The axillary nerve‘s close relation to the surgical neck of the humerus is significant because it makes the nerve highly vulnerable to injury in cases of fracture or dislocation at this location. Here’s why:

  1. Anatomical Proximity
    • The axillary nerve runs around the surgical neck of the humerus, passing through the quadrangular space. This area is superficial and unprotected by muscle or other structures, making it prone to damage during trauma.
  2. Injury Mechanisms
    • Fracture of the Surgical Neck: A fracture at the surgical neck of the humerus can directly injure the axillary nerve, leading to deltoid muscle weakness, loss of shoulder abduction, and sensory loss over the lateral shoulder.

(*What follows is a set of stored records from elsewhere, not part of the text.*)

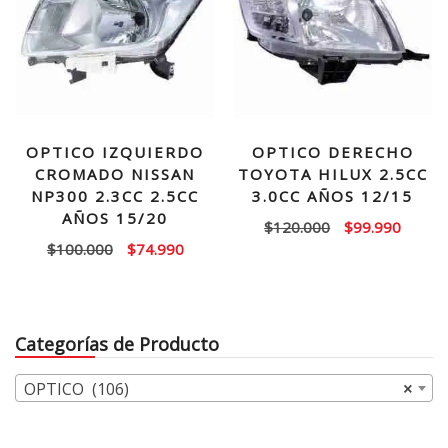
OPTICO IZQUIERDO
OPTICO DERECHO
CROMADO NISSAN
TOYOTA HILUX 2.5CC
NP300 2.3CC 2.5CC
3.0CC AÑOS 12/15
AÑOS 15/20
El
El
$
120.000
$
99.990
El
El
$
100.000
$
74.990
precio
precio
precio
precio
original
actual
original
actual
era:
es:
era:
es:
$120.000.
$99.99
Categorías de Producto
$100.000.
$74.990.
OPTICO (106)
×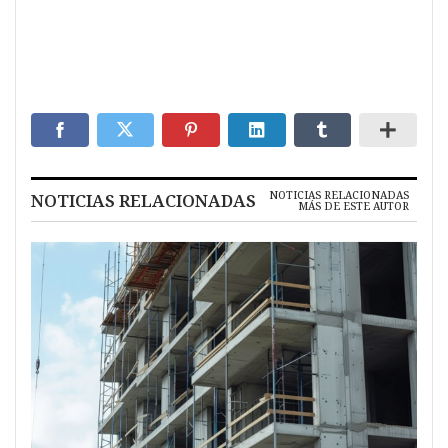
NOTICIAS RELACIONADAS
NOTICIAS RELACIONADAS
MÁS DE ESTE AUTOR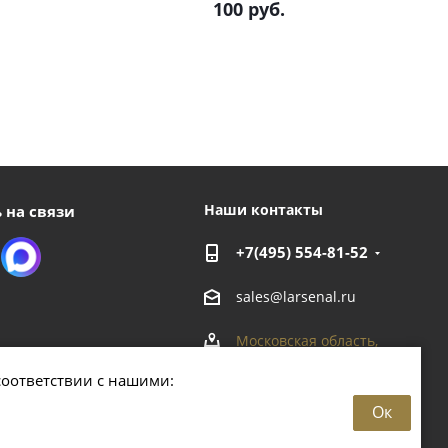
100
руб.
Наши контакты
 на связи
+7(495) 554-81-52
sales@larsenal.ru
Московская область,
г. Люберцы,
соответствии с нашими:
ул. Хлебозаводская, 8 Б
Ок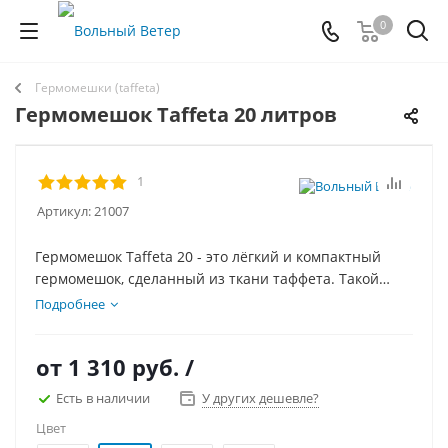
0
Гермомешки (taffeta)
Гермомешок Taffeta 20 литров
1
Артикул:
21007
Гермомешок Taffeta 20 - это лёгкий и компактный
гермомешок, сделанный из ткани таффета. Такой
сверхлёгкий гермомешок особенно актуален для
Подробнее
походов, где на счету каждый грамм.
от
1 310 руб.
/
Есть в наличии
У других дешевле?
Цвет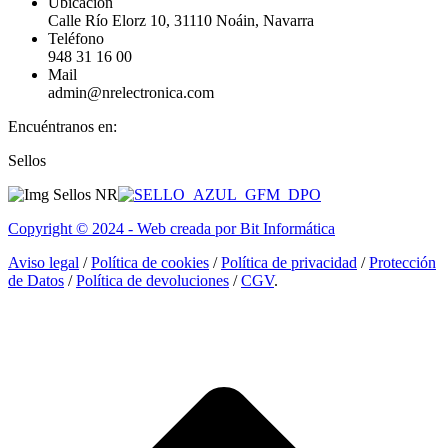
Ubicación
Calle Río Elorz 10, 31110 Noáin, Navarra
Teléfono
948 31 16 00
Mail
admin@nrelectronica.com
Encuéntranos en:
Facebook
Linkedin
Instagram
Sellos
page
page
page
opens
opens
opens
in
in
in
Copyright © 2024 - Web creada por Bit Informática
new
new
new
window
window
window
Aviso legal
/
Política de cookies
/
Política de privacidad
/
Protección
de Datos
/
Política de devoluciones
/
CGV
.
I
a
T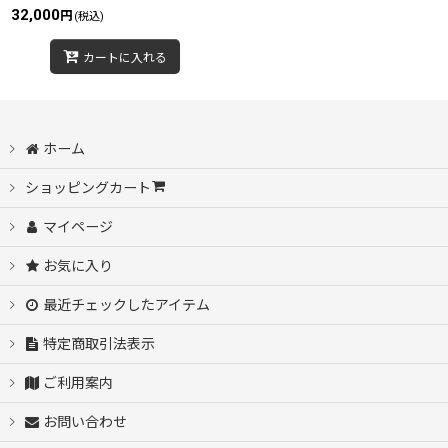
32,000
円
(税込)
カートに入れる
ホーム
ショッピングカート
マイページ
お気に入り
最近チェックしたアイテム
特定商取引法表示
ご利用案内
お問い合わせ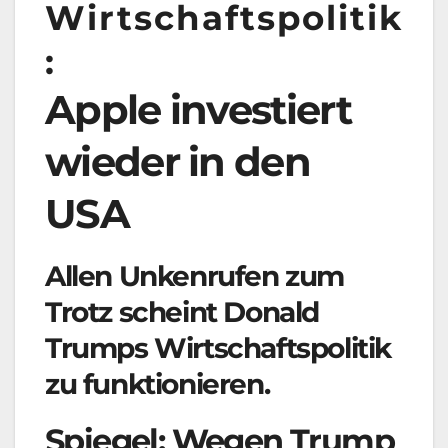
Wirtschaftspolitik
:
Apple investiert
wieder in den
USA
Allen Unkenrufen zum
Trotz scheint Donald
Trumps Wirtschaftspolitik
zu funktionieren.
Spiegel: Wegen Trump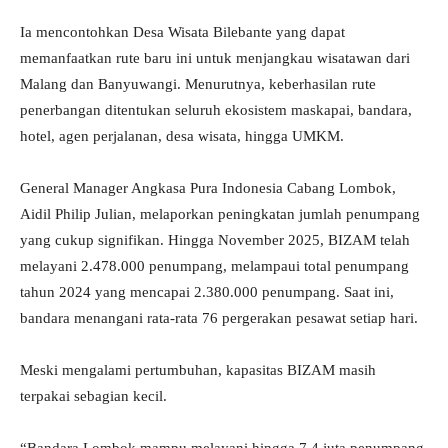
Ia mencontohkan Desa Wisata Bilebante yang dapat
memanfaatkan rute baru ini untuk menjangkau wisatawan dari
Malang dan Banyuwangi. Menurutnya, keberhasilan rute
penerbangan ditentukan seluruh ekosistem maskapai, bandara,
hotel, agen perjalanan, desa wisata, hingga UMKM.
General Manager Angkasa Pura Indonesia Cabang Lombok,
Aidil Philip Julian, melaporkan peningkatan jumlah penumpang
yang cukup signifikan. Hingga November 2025, BIZAM telah
melayani 2.478.000 penumpang, melampaui total penumpang
tahun 2024 yang mencapai 2.380.000 penumpang. Saat ini,
bandara menangani rata-rata 76 pergerakan pesawat setiap hari.
Meski mengalami pertumbuhan, kapasitas BIZAM masih
terpakai sebagian kecil.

    • Shoulder Dislocation: A dislocation of the shoulder, especially anterior dislocation, can stretch or compress the axillary nerve, resulting in similar deficits.
  3. Clinical Consequences
    • Deltoid Muscle Dysfunction: The axillary nerve innervates the deltoid and teres minor muscles. Injury leads to weakness or paralysis of the deltoid, impairing shoulder abduction and causing difficulty with raising the arm.
    • Sensory Loss: Damage to the axillary nerve also causes numbness or tingling in the lateral shoulder (the “regimental badge” area).